Perhaps if you had told the young woman that "if you want photos that look like this one, you need to hire us."

There are proven ways to close the deal with curious shoppers.

I once worked for a man who couldn't design his way out of a paper bag, but he always had new clients (never repeat clients) because he knew how to promote himself.

The time spent learning sales techniques pays off.
 
Dang it, you caught on to my scheme to make tens of dollars. But you forgot about the discount for shooting the ugly divorce proceedings. (half price under 5 years, 75% if it's between 5-7 years and 10% discount from 8-10 years)

My grandad always said, best way to get rich quick? Come up with a scheme that sounds like it might work to get rich quick and then sell it to a bunch of idiots who think it's actually possible to get rich quick.

Though this whole "Divorce Photographer" notion does have some merit. Not a well served niche after all.. lol
 
for the average person yes, for the upper scale clientele no. ??
 
Friends can 'do wedding pics' now because w/photography has departed from the understood framework of what it depicted and how it was done. The snap modus has taken over. It's unsurprising this kind of things is now regarded as shootable with an iphone.
 
I am not a pro photographer but I am quite well known for my photography within my social circle. I have been asked 4 times to capture someones wedding or special event simply because the pro was "stupidly expensive" . I refused all requests as I am not good enough.
The quality of the photos is not the issue but perception of photography in general has changed dramatically over even the last 5 years. Through social media people are exposed to set after set of what they perceive as good photography compared to what they themselves can get from a phone.
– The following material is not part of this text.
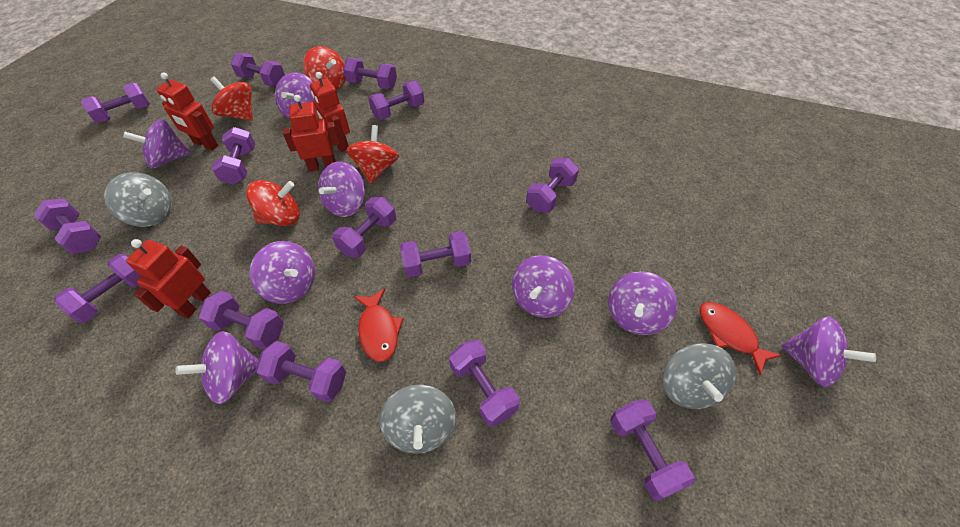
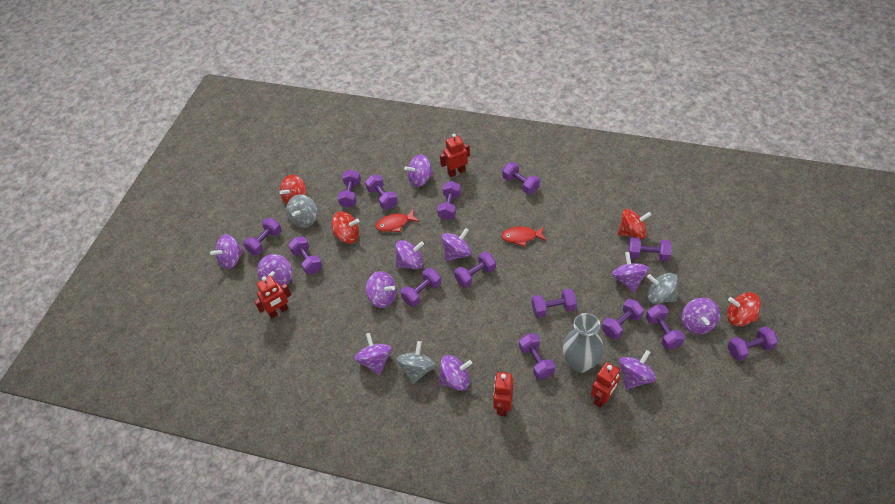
grey vase: none = 0 -> [562,313,604,373] = 1
purple spinning top: [123,119,190,168] [175,331,259,404] [250,241,315,304] [275,73,314,119] [318,162,365,217] [512,255,575,318] [608,271,678,335] [781,317,876,387] = 8 -> [210,234,244,269] [257,254,293,288] [355,333,392,375] [366,271,397,308] [396,240,424,269] [404,155,433,187] [439,355,472,391] [441,228,472,261] [612,252,649,292] [619,350,656,389] [681,298,720,335] = 11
These days the jump in quality from amateur with some skill to a pro is not so much of a jump but a skip and most people I know are oblivious to the nuances that define the difference.
One couple I know very well got a pro photographer to do their wedding and a more miserable man I have never met. He was at the point of myself and a few other guests having a word with him to stop being so rude to everyone. Anyway the pics came back and I have to say some were quite stunning but the 2 most expensive prints looked like they were tone mapped by a child. Of course I have never mentioned this as they are happy with the end result but between his attitude and the processing on those 2 pics I would never recommend him.
 
Hi! Can you please share a way that I could say that without accidentally insulting her friend's skills? I think you have an excellent point, but I wouldn't feel comfortable saying you "need" to hire us. Maybe something like "If you want your photos to look like this, you may want to consider hiring us and letting your friend enjoy the wedding as a guest." Generally these people also mention that this friend has "given the photography as a gift" which thickens the plot.
Just like that will be fine, IMO.
 
I'm not sure how to say it but turning a question into an opportunity to educate people would be something that might work. For instance, you could ask how many weddings this other person has shot. Then you are in a position to explain how experience is key to this type of photography. (being at the right place and the right time with the right equipment).

I don't do weddings but when I have been asked, I have always offered up to the person that they need to spend the money on a good photographer. I have either given them referrals of people I know or offered to help them review images of a photographer they are considering hiring.

Honestly, you are going to probably insult as many or more no matter how you approach the subject of why they should hire you, but those people weren't going to hire you no matter.